By Elias Marat
Researchers have managed to teach birds songs that they had never heard before after activating select neurons within their brains—basically implanting false memories.
The very notion sounds like the prologue to the plot for the 1990 film Total Recall, where the protagonist, Quaid, is a construction worker whose adventures begin after he purchases fake memory implants of a life where he is a secret agent.
However, in this case, neuroscientists at the University of Texas Southwestern relied on a different process called optogenetics, or the scientific name for controlling the behavior of neurons through a combination of intense lights and genetic engineering. Their findings were published in Science.
Young zebra finches typically learn their birdsongs by absorbing and mimicking the songs of their parents. However, researchers managed to manipulate electrical activity in the birds’ mind, inserting genes into specific neurons into their brains that relate to learning songs. These genes allowed the scientists to activate proteins within the finches’ brains, lodging the song into their minds.
In a statement, study co-author Dr. Todd Roberts said:
This is the first time we have confirmed brain regions that encode behavioral-goal memories – those memories that guide us when we want to imitate anything from speech to learning the piano.
The findings enabled us to implant these memories into the birds and guide the learning of their song.
While the results of the experiment are an impressive feat, the sort of detail-rich, granular memories we enjoy still can’t be implanted in humans. However, the study could well open the door to potential treatments for human beings, including treating people affected by traumatic pasts, autism, and speech disorders.
“We’re not teaching the bird everything it needs to know—just the duration of syllables in its song.
The two brain regions we tested in this study represent just one piece of the puzzle.”
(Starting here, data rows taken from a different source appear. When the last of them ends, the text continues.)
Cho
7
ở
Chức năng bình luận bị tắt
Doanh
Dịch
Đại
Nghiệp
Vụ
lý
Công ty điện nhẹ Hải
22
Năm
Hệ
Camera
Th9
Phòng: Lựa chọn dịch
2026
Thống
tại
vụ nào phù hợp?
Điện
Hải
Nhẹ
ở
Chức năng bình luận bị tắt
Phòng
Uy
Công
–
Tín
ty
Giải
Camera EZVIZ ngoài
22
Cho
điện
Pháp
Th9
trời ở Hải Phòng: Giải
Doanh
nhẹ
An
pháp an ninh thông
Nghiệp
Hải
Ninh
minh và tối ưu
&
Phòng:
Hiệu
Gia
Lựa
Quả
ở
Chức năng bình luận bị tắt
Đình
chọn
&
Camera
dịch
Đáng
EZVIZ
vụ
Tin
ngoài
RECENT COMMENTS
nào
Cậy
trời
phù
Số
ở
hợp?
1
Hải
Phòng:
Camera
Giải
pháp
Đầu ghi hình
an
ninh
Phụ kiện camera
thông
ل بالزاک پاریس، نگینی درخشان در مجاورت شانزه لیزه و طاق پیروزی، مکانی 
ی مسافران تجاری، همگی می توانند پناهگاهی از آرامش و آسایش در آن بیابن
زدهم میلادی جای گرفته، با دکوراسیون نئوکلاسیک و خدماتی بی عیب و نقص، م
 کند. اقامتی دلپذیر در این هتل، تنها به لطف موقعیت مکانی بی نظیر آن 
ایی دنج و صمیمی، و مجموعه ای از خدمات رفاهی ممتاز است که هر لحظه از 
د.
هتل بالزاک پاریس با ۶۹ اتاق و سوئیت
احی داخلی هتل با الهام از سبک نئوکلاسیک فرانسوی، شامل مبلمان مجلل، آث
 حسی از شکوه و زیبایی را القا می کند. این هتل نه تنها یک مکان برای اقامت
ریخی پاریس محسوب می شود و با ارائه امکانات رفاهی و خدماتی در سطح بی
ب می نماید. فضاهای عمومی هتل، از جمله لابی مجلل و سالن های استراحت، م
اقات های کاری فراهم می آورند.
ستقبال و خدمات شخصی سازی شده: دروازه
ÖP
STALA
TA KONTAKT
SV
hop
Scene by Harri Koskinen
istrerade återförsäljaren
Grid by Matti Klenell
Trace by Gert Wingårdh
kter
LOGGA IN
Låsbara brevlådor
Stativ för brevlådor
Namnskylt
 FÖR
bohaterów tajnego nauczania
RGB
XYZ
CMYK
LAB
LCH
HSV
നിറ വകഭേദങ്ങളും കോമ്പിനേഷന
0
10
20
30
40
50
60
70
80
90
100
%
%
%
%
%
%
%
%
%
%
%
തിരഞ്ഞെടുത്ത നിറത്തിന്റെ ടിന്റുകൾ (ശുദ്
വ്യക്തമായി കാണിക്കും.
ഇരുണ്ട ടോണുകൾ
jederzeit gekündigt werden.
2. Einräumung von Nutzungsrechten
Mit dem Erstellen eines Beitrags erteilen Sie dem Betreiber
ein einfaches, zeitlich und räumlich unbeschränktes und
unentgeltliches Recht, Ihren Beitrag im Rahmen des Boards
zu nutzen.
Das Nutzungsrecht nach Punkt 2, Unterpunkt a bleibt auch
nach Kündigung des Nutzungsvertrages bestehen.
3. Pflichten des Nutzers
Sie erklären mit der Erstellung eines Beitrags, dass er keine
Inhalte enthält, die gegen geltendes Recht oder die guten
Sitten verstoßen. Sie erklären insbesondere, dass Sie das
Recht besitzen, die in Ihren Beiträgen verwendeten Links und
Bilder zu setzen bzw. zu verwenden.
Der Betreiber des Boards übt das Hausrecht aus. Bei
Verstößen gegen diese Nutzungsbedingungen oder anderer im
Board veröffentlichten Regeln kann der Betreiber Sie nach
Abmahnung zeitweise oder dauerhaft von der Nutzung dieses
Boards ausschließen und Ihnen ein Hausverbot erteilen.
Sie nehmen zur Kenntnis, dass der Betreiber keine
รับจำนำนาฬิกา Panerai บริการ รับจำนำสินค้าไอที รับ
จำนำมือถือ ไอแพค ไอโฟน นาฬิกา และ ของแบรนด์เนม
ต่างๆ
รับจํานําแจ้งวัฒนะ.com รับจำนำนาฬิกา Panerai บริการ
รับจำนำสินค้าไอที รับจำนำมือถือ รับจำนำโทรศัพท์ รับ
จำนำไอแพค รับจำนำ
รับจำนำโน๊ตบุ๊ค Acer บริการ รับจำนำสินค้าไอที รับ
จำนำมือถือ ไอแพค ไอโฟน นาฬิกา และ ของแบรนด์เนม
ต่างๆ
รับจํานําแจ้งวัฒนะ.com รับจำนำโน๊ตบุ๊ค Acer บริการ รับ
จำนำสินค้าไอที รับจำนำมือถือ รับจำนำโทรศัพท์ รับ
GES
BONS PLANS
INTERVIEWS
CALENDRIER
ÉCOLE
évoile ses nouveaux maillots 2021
Yet the discovery may open new doors to researchers identifying brain circuits that play a strong role in influencing vocalization, including the order of sounds and their pitch.
If we figure out those other pathways, we could hypothetically teach a bird to sing its song without any interaction from its father.
But we’re a long way from being able to do that.”
Roberts’ team had previously found it difficult to isolate the sections of finches’ brain where memories are stored. However, the latest experiment has found that memories are actually embedded in different parts of the birds’ brains than where they originated.
“The human brain and the pathways associated with speech and language are immensely more complicated than the songbird’s circuitry.
But our research is providing strong clues of where to look for more insight on neurodevelopmental disorders.”